_EXTRACTED MATERIAL_.
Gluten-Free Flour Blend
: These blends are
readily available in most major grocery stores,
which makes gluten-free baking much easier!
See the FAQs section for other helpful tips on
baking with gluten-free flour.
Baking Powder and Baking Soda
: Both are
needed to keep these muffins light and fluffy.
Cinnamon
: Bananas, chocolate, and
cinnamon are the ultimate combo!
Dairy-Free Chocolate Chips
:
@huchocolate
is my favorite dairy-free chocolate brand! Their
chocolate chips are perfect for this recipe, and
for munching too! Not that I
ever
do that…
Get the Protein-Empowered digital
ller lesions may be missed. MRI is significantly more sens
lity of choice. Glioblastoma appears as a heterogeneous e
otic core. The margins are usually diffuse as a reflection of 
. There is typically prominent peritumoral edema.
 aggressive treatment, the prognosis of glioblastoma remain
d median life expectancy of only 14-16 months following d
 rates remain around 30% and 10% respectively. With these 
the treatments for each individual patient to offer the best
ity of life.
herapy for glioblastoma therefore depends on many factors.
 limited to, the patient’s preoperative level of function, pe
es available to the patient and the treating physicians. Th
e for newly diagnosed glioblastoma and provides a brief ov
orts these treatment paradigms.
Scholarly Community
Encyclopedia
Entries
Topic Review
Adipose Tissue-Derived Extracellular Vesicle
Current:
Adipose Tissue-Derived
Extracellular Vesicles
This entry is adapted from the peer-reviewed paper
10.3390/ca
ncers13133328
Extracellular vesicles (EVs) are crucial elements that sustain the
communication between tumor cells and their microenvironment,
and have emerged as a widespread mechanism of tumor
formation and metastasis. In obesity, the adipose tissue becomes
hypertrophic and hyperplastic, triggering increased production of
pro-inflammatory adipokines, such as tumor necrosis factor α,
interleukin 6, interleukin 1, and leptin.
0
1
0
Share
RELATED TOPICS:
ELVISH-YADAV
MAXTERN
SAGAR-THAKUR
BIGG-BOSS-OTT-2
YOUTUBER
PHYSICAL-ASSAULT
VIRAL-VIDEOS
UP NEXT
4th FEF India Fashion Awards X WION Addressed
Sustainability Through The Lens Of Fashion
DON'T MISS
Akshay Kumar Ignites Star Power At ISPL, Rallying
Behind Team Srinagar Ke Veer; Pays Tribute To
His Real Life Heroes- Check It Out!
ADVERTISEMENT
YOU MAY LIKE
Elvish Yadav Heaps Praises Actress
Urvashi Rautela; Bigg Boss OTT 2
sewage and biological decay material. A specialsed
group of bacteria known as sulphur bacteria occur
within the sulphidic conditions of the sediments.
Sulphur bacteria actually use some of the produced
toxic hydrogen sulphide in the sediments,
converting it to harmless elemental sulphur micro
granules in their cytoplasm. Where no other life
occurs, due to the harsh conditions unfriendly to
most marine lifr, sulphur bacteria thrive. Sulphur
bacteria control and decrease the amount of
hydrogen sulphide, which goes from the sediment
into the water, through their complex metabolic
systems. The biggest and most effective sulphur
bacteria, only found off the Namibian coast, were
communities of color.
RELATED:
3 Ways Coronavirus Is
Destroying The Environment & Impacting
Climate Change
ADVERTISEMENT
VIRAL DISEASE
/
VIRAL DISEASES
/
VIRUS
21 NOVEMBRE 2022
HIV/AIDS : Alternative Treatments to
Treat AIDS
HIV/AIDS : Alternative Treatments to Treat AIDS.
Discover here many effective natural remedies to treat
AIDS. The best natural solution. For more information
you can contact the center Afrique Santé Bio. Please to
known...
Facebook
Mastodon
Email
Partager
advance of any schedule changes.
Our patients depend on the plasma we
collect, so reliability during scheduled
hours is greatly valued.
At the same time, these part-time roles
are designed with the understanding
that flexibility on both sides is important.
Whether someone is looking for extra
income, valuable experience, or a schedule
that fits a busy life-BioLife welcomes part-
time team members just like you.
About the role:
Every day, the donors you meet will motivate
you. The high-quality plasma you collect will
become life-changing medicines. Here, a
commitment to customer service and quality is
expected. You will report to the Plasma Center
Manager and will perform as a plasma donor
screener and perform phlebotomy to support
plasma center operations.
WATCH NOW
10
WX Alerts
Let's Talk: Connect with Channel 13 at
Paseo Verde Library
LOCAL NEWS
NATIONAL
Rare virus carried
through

_WHAT IS REQUIRED_. All records above must be returned exactly as they appear.

_EXERCISE RESULT_.
Gluten-Free Flour Blend
: These blends are
readily available in most major grocery stores,
which makes gluten-free baking much easier!
See the FAQs section for other helpful tips on
baking with gluten-free flour.
Baking Powder and Baking Soda
: Both are
needed to keep these muffins light and fluffy.
Cinnamon
: Bananas, chocolate, and
cinnamon are the ultimate combo!
Dairy-Free Chocolate Chips
:
@huchocolate
is my favorite dairy-free chocolate brand! Their
chocolate chips are perfect for this recipe, and
for munching too! Not that I
ever
do that…
Get the Protein-Empowered digital
ller lesions may be missed. MRI is significantly more sens
lity of choice. Glioblastoma appears as a heterogeneous e
otic core. The margins are usually diffuse as a reflection of 
. There is typically prominent peritumoral edema.
 aggressive treatment, the prognosis of glioblastoma remain
d median life expectancy of only 14-16 months following d
 rates remain around 30% and 10% respectively. With these 
the treatments for each individual patient to offer the best
ity of life.
herapy for glioblastoma therefore depends on many factors.
 limited to, the patient’s preoperative level of function, pe
es available to the patient and the treating physicians. Th
e for newly diagnosed glioblastoma and provides a brief ov
orts these treatment paradigms.
Scholarly Community
Encyclopedia
Entries
Topic Review
Adipose Tissue-Derived Extracellular Vesicle
Current:
Adipose Tissue-Derived
Extracellular Vesicles
This entry is adapted from the peer-reviewed paper
10.3390/ca
ncers13133328
Extracellular vesicles (EVs) are crucial elements that sustain the
communication between tumor cells and their microenvironment,
and have emerged as a widespread mechanism of tumor
formation and metastasis. In obesity, the adipose tissue becomes
hypertrophic and hyperplastic, triggering increased production of
pro-inflammatory adipokines, such as tumor necrosis factor α,
interleukin 6, interleukin 1, and leptin.
0
1
0
Share
RELATED TOPICS:
ELVISH-YADAV
MAXTERN
SAGAR-THAKUR
BIGG-BOSS-OTT-2
YOUTUBER
PHYSICAL-ASSAULT
VIRAL-VIDEOS
UP NEXT
4th FEF India Fashion Awards X WION Addressed
Sustainability Through The Lens Of Fashion
DON'T MISS
Akshay Kumar Ignites Star Power At ISPL, Rallying
Behind Team Srinagar Ke Veer; Pays Tribute To
His Real Life Heroes- Check It Out!
ADVERTISEMENT
YOU MAY LIKE
Elvish Yadav Heaps Praises Actress
Urvashi Rautela; Bigg Boss OTT 2
sewage and biological decay material. A specialsed
group of bacteria known as sulphur bacteria occur
within the sulphidic conditions of the sediments.
Sulphur bacteria actually use some of the produced
toxic hydrogen sulphide in the sediments,
converting it to harmless elemental sulphur micro
granules in their cytoplasm. Where no other life
occurs, due to the harsh conditions unfriendly to
most marine lifr, sulphur bacteria thrive. Sulphur
bacteria control and decrease the amount of
hydrogen sulphide, which goes from the sediment
into the water, through their complex metabolic
systems. The biggest and most effective sulphur
bacteria, only found off the Namibian coast, were
communities of color.
RELATED:
3 Ways Coronavirus Is
Destroying The Environment & Impacting
Climate Change
ADVERTISEMENT
VIRAL DISEASE
/
VIRAL DISEASES
/
VIRUS
21 NOVEMBRE 2022
HIV/AIDS : Alternative Treatments to
Treat AIDS
HIV/AIDS : Alternative Treatments to Treat AIDS.
Discover here many effective natural remedies to treat
AIDS. The best natural solution. For more information
you can contact the center Afrique Santé Bio. Please to
known...
Facebook
Mastodon
Email
Partager
advance of any schedule changes.
Our patients depend on the plasma we
collect, so reliability during scheduled
hours is greatly valued.
At the same time, these part-time roles
are designed with the understanding
that flexibility on both sides is important.
Whether someone is looking for extra
income, valuable experience, or a schedule
that fits a busy life-BioLife welcomes part-
time team members just like you.
About the role:
Every day, the donors you meet will motivate
you. The high-quality plasma you collect will
become life-changing medicines. Here, a
commitment to customer service and quality is
expected. You will report to the Plasma Center
Manager and will perform as a plasma donor
screener and perform phlebotomy to support
plasma center operations.
WATCH NOW
10
WX Alerts
Let's Talk: Connect with Channel 13 at
Paseo Verde Library
LOCAL NEWS
NATIONAL
Rare virus carried
through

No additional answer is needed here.